The battle between Love and Pollard in the finals was intense, especially considering the addition of two neutrals in place of third and fourth gear in the latter's car. Love had almost not even made it to the finals, much less the earlier stages of competition, as he snapped an axle during practice, requiring an early morning trip to a local fabricator who welded two axles together to form one functioning unit.
Alas, as in 2012, Pollard would once again claim the MDU title with his good friend Love scoring second.
"We're team mates at this point," Pollard said. "We both work with After Hours Autosport, and that's what we wanted going into this weekend, a one-two together. We accomplished our goal no matter what happened in the finals. I was happy I made it here and could accomplish what we wanted."
But the road to the winner's circle was littered with obstacles. After blowing his engine in another shootout in Colorado two weeks prior, Pollard and his team got the car loaded up the car the Wednesday before comp, traveling from Albuquerque to make the MDU shootout. His tires didn't show up for practice, so Pollard spent Friday's session on scrubs. The morning of the competition, a pinhole caused his power steering system to blow a hose, and of course there was the transmission debacle that started in the semifinals. This all happened in a car borrowed from Matt Dale in Las Vegas.
"I was in a position mentally to take the loss because things were breaking and there was nothing I could do," Pollard said. "But my buddy, Rick Carmosino, before the final battle said, 'Hey, you think you should squeeze a little more RPM out of that?' I thought that sounded like a good idea, so we grabbed the laptop, hooked it up and used Team Viewer for Matt to get in and bump it from 7,600 to 8,250rpm to give me a little more wheel speed, and I'd say that was the magic recipe and we made it happen. Pro 2 is something I've always wanted to do."
Love echoed that desire to compete in Pro 2, stating that his so-far reliable car would be the vessel that carried him into that realm, albeit with a few modifications.

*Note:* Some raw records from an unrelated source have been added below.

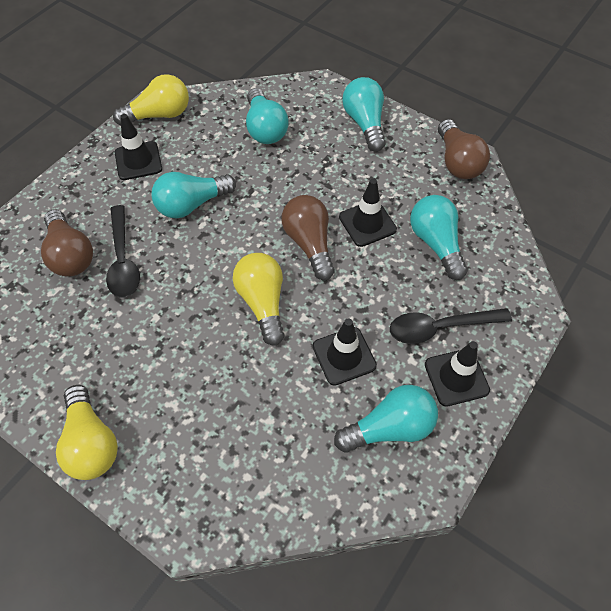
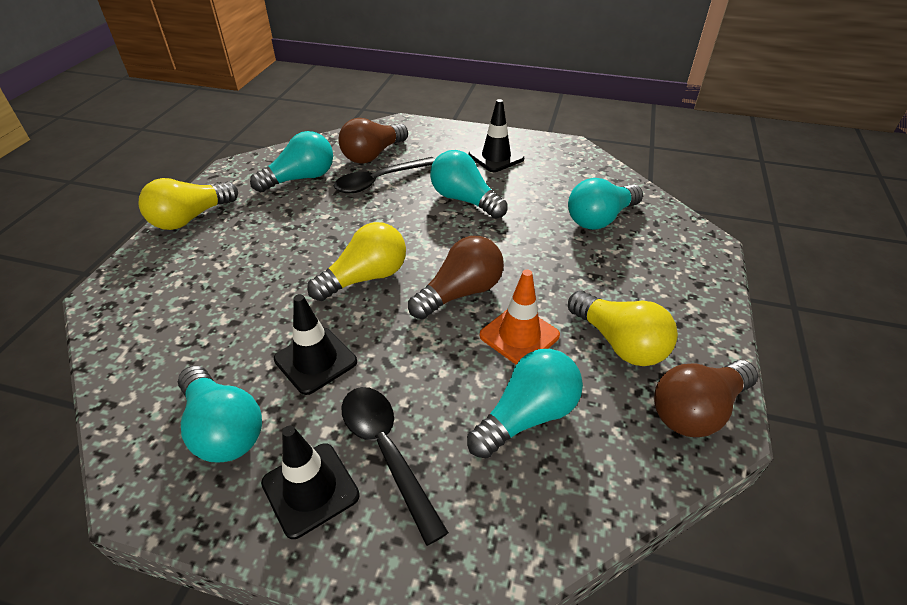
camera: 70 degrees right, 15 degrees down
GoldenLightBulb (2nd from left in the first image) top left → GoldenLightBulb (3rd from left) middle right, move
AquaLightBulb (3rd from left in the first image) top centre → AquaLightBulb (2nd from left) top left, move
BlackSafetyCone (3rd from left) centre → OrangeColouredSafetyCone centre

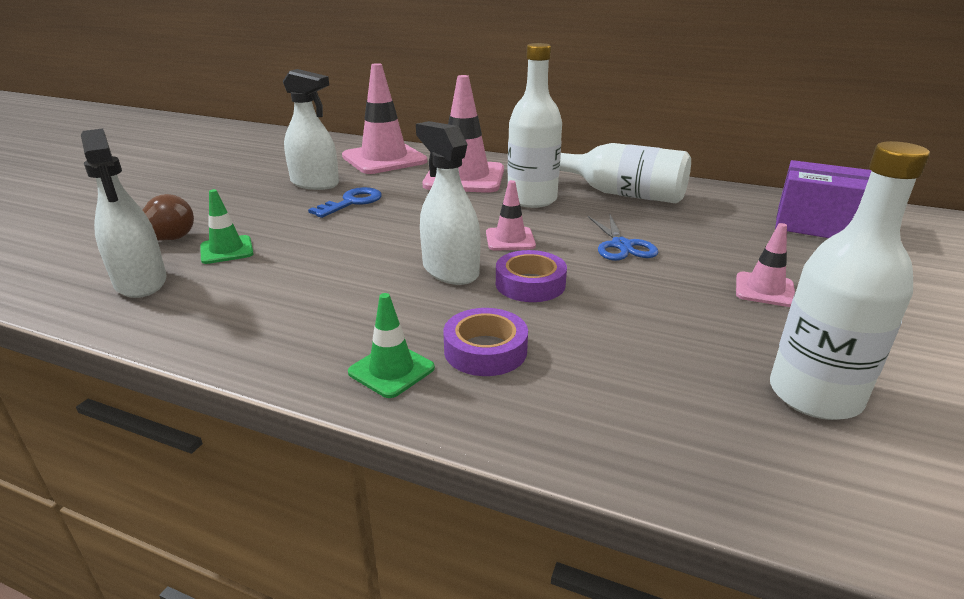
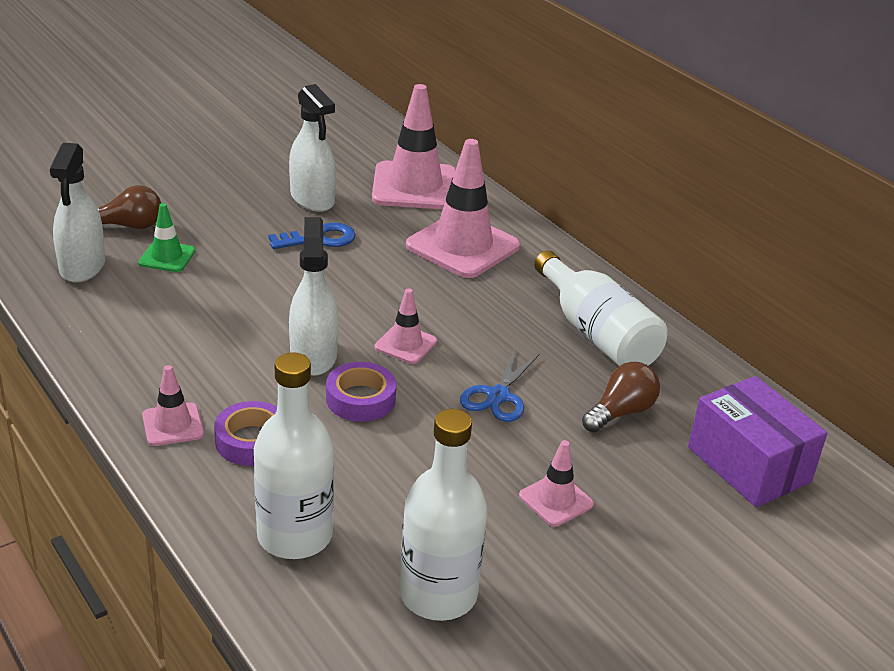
camera: 30 degrees right, 5 degrees up
- → BrownLightBulb (2nd from left) middle right
SnowWhiteDrinkBottle (1st from left) top centre → SnowWhiteDrinkBottle (1st from left) bottom left, move
GreenSafetyCone (2nd from left) centre → PinkSafetyCone (1st from left) middle left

"We are absolutely going to push for Pro 2," Love said. "We're sticking with the same setup, but maybe a little bit of boost to keep up with the big boys, throw a stickier tire on and see what we do."
Simplicity has so far been at the heart of his recipe, which consists of a cammed NA LS3 with a dogbox and Winters quick change.
"The car has been great," Love said. "Justin from After Hours Autosports built this thing and we haven't any major problems with it all year. This is what keeps me going. We drive it consistently, and don't have to drive it on the edge because we know the car is going to make it. It doesn't have a ton of power but it's really reliable and we don't have any issues to work through."
Head of operations at MDU, Edgar Sarmiento, said the absence of a 2018 season helped to rejuvenate the program for the success it experienced for 2019.
"I think the year that we took off allowed us to really reset and get with our longtime friends at U.S. Drift to put our region where we want it to be," Sarmiento said. "I think the class of 2017 inspired and motivated me to bring back the series in this format. I think it's the right one for drivers who are building a program to go from shootout to shootout in different regions and drive with those different drivers and compete at this level."